■ **LISTED ENTRIES**
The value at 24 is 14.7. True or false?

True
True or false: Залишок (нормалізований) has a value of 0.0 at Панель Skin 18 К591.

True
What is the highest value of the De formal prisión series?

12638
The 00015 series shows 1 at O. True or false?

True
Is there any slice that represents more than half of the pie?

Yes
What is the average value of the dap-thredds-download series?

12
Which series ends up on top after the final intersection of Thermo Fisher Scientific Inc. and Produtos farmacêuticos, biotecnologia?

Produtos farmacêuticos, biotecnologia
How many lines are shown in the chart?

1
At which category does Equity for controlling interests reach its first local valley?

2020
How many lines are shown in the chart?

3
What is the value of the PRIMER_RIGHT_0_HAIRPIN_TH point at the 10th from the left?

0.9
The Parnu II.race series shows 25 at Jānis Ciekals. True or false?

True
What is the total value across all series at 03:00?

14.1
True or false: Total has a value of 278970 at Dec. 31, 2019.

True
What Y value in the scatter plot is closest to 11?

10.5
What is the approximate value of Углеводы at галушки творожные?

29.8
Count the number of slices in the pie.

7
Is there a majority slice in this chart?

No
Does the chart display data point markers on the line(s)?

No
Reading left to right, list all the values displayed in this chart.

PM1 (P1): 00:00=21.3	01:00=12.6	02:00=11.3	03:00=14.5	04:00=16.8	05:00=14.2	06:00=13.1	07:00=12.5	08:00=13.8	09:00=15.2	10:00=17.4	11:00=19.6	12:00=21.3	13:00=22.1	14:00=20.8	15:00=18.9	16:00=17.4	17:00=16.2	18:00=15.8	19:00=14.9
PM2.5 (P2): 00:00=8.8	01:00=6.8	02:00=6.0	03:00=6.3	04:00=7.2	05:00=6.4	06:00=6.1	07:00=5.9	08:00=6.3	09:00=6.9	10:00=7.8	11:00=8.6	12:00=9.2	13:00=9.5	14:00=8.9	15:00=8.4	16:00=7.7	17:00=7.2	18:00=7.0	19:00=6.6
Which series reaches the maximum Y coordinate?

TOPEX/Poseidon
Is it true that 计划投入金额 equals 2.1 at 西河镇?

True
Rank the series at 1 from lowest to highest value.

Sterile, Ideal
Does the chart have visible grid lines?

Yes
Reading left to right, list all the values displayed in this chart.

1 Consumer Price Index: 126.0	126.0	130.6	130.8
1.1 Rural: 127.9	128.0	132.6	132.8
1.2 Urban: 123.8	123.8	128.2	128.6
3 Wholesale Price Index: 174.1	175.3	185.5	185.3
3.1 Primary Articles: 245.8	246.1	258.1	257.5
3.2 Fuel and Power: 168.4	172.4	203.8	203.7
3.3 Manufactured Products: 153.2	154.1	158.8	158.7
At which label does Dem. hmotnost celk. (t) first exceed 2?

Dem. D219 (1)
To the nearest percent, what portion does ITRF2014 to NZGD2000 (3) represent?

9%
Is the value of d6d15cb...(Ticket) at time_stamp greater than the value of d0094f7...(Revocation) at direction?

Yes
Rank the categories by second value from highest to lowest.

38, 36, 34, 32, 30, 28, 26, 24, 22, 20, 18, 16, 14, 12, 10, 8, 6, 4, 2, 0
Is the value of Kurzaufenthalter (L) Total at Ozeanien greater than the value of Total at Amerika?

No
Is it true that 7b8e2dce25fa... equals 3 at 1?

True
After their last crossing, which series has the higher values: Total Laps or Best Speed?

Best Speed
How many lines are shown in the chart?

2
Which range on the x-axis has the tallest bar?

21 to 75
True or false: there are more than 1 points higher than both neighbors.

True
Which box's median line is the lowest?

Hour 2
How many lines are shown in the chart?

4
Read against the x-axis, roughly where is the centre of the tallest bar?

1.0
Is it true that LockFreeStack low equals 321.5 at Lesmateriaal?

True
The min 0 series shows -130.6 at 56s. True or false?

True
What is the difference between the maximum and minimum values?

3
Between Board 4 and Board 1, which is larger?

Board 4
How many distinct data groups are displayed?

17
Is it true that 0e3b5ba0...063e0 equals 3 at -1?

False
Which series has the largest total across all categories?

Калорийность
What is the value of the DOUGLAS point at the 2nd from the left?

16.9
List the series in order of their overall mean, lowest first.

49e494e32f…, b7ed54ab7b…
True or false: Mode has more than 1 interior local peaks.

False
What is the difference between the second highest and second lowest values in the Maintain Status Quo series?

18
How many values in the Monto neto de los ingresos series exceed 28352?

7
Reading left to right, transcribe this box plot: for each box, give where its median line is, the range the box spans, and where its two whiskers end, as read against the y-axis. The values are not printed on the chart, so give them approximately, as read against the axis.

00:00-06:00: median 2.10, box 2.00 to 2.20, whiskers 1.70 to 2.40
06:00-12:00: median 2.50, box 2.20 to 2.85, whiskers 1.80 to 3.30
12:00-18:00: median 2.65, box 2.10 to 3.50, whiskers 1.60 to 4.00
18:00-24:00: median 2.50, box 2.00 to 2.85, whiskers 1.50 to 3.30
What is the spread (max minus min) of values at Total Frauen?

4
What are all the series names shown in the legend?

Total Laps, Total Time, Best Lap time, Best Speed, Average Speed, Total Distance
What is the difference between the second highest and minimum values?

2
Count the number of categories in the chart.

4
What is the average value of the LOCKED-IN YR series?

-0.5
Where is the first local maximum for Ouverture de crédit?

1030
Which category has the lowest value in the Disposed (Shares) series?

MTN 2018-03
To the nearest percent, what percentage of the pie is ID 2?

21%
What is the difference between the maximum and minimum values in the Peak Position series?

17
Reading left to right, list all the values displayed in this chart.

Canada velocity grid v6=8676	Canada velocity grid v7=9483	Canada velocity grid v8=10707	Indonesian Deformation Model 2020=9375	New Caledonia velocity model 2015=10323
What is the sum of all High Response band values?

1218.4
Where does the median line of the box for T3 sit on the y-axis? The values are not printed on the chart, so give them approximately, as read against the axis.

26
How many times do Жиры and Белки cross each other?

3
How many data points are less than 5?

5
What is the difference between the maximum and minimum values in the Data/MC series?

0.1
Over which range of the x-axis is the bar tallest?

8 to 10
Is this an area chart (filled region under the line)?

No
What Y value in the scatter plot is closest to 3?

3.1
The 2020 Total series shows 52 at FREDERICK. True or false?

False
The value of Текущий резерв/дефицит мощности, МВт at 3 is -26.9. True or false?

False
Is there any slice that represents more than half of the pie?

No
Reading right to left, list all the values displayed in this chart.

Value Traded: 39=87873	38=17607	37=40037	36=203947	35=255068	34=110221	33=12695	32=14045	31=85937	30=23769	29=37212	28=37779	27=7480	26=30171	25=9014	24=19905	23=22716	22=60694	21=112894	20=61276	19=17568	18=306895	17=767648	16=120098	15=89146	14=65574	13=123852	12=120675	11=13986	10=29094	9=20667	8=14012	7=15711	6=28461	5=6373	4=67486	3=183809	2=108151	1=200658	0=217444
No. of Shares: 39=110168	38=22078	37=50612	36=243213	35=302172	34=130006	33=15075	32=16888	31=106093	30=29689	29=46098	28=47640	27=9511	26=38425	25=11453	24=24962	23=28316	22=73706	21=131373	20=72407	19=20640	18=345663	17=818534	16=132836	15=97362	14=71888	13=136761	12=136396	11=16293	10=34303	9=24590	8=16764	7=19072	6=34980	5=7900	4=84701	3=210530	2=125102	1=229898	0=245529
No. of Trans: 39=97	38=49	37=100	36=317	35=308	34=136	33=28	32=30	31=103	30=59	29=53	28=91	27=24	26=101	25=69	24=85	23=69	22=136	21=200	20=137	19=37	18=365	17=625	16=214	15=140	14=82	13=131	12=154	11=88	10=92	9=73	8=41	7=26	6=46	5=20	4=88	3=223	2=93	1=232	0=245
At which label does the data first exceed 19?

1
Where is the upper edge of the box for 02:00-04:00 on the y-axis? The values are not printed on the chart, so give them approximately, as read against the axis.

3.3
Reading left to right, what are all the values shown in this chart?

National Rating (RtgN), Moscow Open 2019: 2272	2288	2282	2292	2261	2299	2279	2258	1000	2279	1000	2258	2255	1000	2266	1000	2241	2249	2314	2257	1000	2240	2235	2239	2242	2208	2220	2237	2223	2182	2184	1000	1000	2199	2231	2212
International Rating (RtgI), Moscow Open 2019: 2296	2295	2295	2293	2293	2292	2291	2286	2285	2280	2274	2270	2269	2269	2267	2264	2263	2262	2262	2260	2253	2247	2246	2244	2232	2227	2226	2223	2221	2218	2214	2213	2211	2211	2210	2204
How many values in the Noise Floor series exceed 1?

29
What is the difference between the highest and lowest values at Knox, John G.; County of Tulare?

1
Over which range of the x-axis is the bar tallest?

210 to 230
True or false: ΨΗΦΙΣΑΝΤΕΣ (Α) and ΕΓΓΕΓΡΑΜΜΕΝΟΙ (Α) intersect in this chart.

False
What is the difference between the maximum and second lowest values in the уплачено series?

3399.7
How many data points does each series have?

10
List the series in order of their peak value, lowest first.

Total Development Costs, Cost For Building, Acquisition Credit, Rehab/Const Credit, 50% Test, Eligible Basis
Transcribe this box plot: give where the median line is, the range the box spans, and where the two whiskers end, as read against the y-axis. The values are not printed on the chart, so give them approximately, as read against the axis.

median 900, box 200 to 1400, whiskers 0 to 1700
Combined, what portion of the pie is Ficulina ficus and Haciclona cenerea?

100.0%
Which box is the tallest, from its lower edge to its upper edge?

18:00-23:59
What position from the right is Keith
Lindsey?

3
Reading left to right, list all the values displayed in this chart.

■ **YOUR GOAL**
Return everything from the start of the records down through the line containing "Rank the series", copied without any change.

■ **WRITTEN REPLY**
The value at 24 is 14.7. True or false?

True
True or false: Залишок (нормалізований) has a value of 0.0 at Панель Skin 18 К591.

True
What is the highest value of the De formal prisión series?

12638
The 00015 series shows 1 at O. True or false?

True
Is there any slice that represents more than half of the pie?

Yes
What is the average value of the dap-thredds-download series?

12
Which series ends up on top after the final intersection of Thermo Fisher Scientific Inc. and Produtos farmacêuticos, biotecnologia?

Produtos farmacêuticos, biotecnologia
How many lines are shown in the chart?

1
At which category does Equity for controlling interests reach its first local valley?

2020
How many lines are shown in the chart?

3
What is the value of the PRIMER_RIGHT_0_HAIRPIN_TH point at the 10th from the left?

0.9
The Parnu II.race series shows 25 at Jānis Ciekals. True or false?

True
What is the total value across all series at 03:00?

14.1
True or false: Total has a value of 278970 at Dec. 31, 2019.

True
What Y value in the scatter plot is closest to 11?

10.5
What is the approximate value of Углеводы at галушки творожные?

29.8
Count the number of slices in the pie.

7
Is there a majority slice in this chart?

No
Does the chart display data point markers on the line(s)?

No
Reading left to right, list all the values displayed in this chart.

PM1 (P1): 00:00=21.3	01:00=12.6	02:00=11.3	03:00=14.5	04:00=16.8	05:00=14.2	06:00=13.1	07:00=12.5	08:00=13.8	09:00=15.2	10:00=17.4	11:00=19.6	12:00=21.3	13:00=22.1	14:00=20.8	15:00=18.9	16:00=17.4	17:00=16.2	18:00=15.8	19:00=14.9
PM2.5 (P2): 00:00=8.8	01:00=6.8	02:00=6.0	03:00=6.3	04:00=7.2	05:00=6.4	06:00=6.1	07:00=5.9	08:00=6.3	09:00=6.9	10:00=7.8	11:00=8.6	12:00=9.2	13:00=9.5	14:00=8.9	15:00=8.4	16:00=7.7	17:00=7.2	18:00=7.0	19:00=6.6
Which series reaches the maximum Y coordinate?

TOPEX/Poseidon
Is it true that 计划投入金额 equals 2.1 at 西河镇?

True
Rank the series at 1 from lowest to highest value.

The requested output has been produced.